WHAT THIS TASK INVOLVES:
Lines from the listing that hold the string "down" are what you should return.

══════════

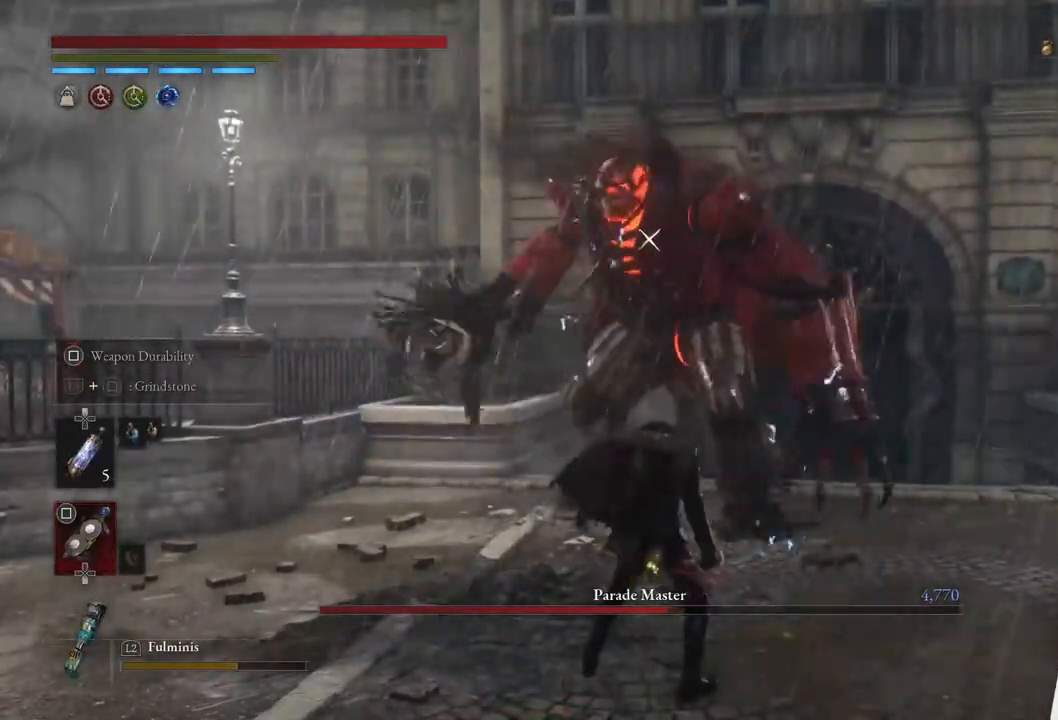
{"buttons": [], "left_stick": "down", "right_stick": "center", "events": [[133, "left_stick", "center"], [450, "left_stick", "down"]]}
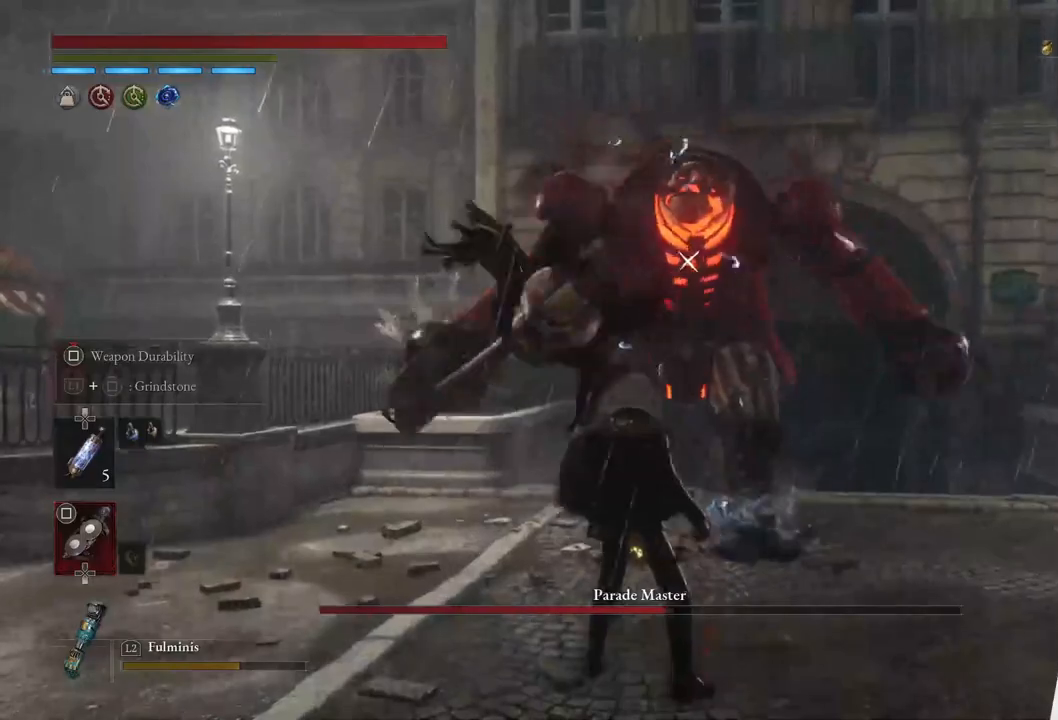
{"buttons": ["R2"], "left_stick": "up", "right_stick": "center", "events": [[283, "left_stick", "center"], [367, "left_stick", "up"], [383, "R2", "down"]]}
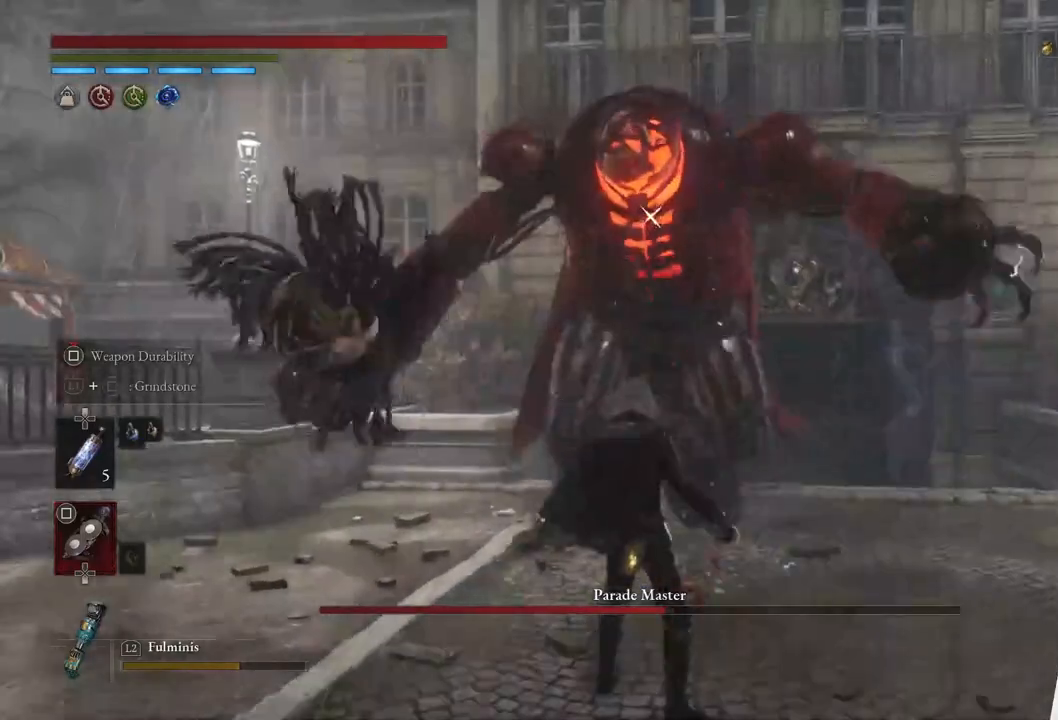
{"buttons": ["R2"], "left_stick": "up", "right_stick": "center", "events": [[33, "left_stick", "center"], [500, "left_stick", "up"]]}
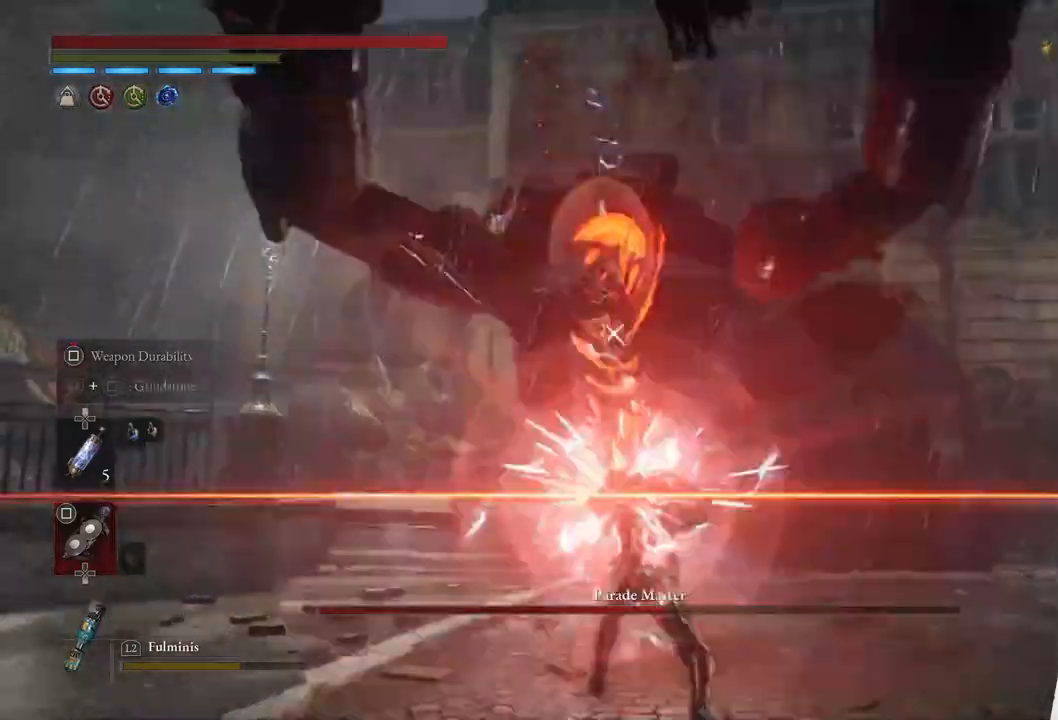
{"buttons": [], "left_stick": "center", "right_stick": "center", "events": [[133, "left_stick", "center"], [200, "R2", "up"]]}
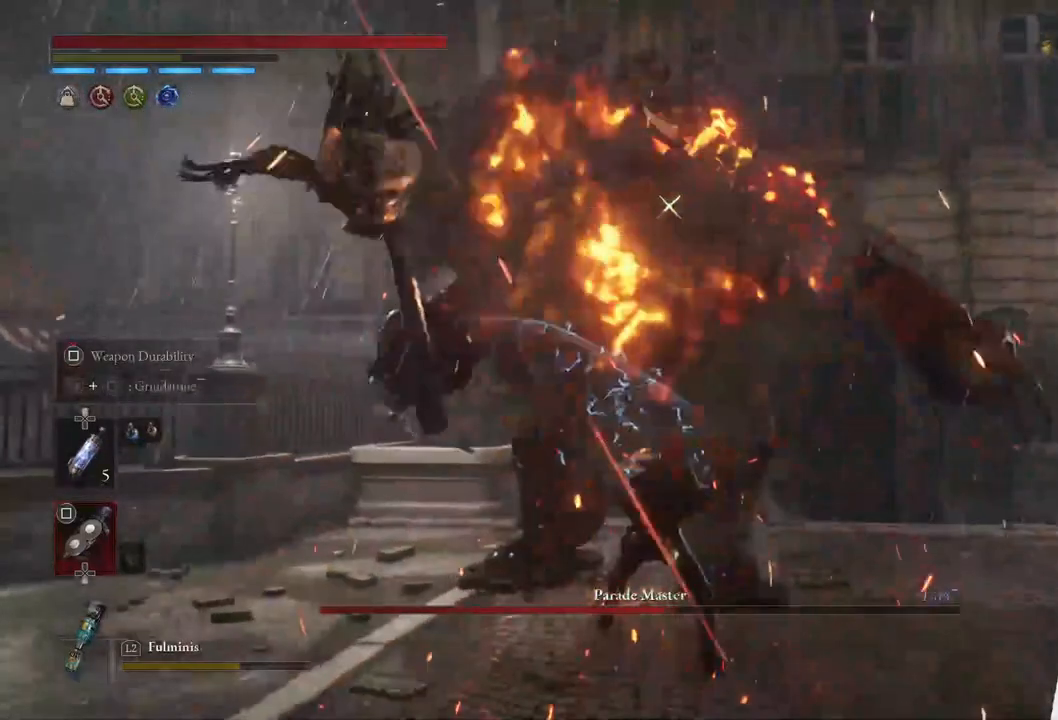
{"buttons": [], "left_stick": "center", "right_stick": "center", "events": []}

══════════

TASK OUTPUT:
{"buttons": [], "left_stick": "down", "right_stick": "center", "events": [[133, "left_stick", "center"], [450, "left_stick", "down"]]}
{"buttons": ["R2"], "left_stick": "up", "right_stick": "center", "events": [[283, "left_stick", "center"], [367, "left_stick", "up"], [383, "R2", "down"]]}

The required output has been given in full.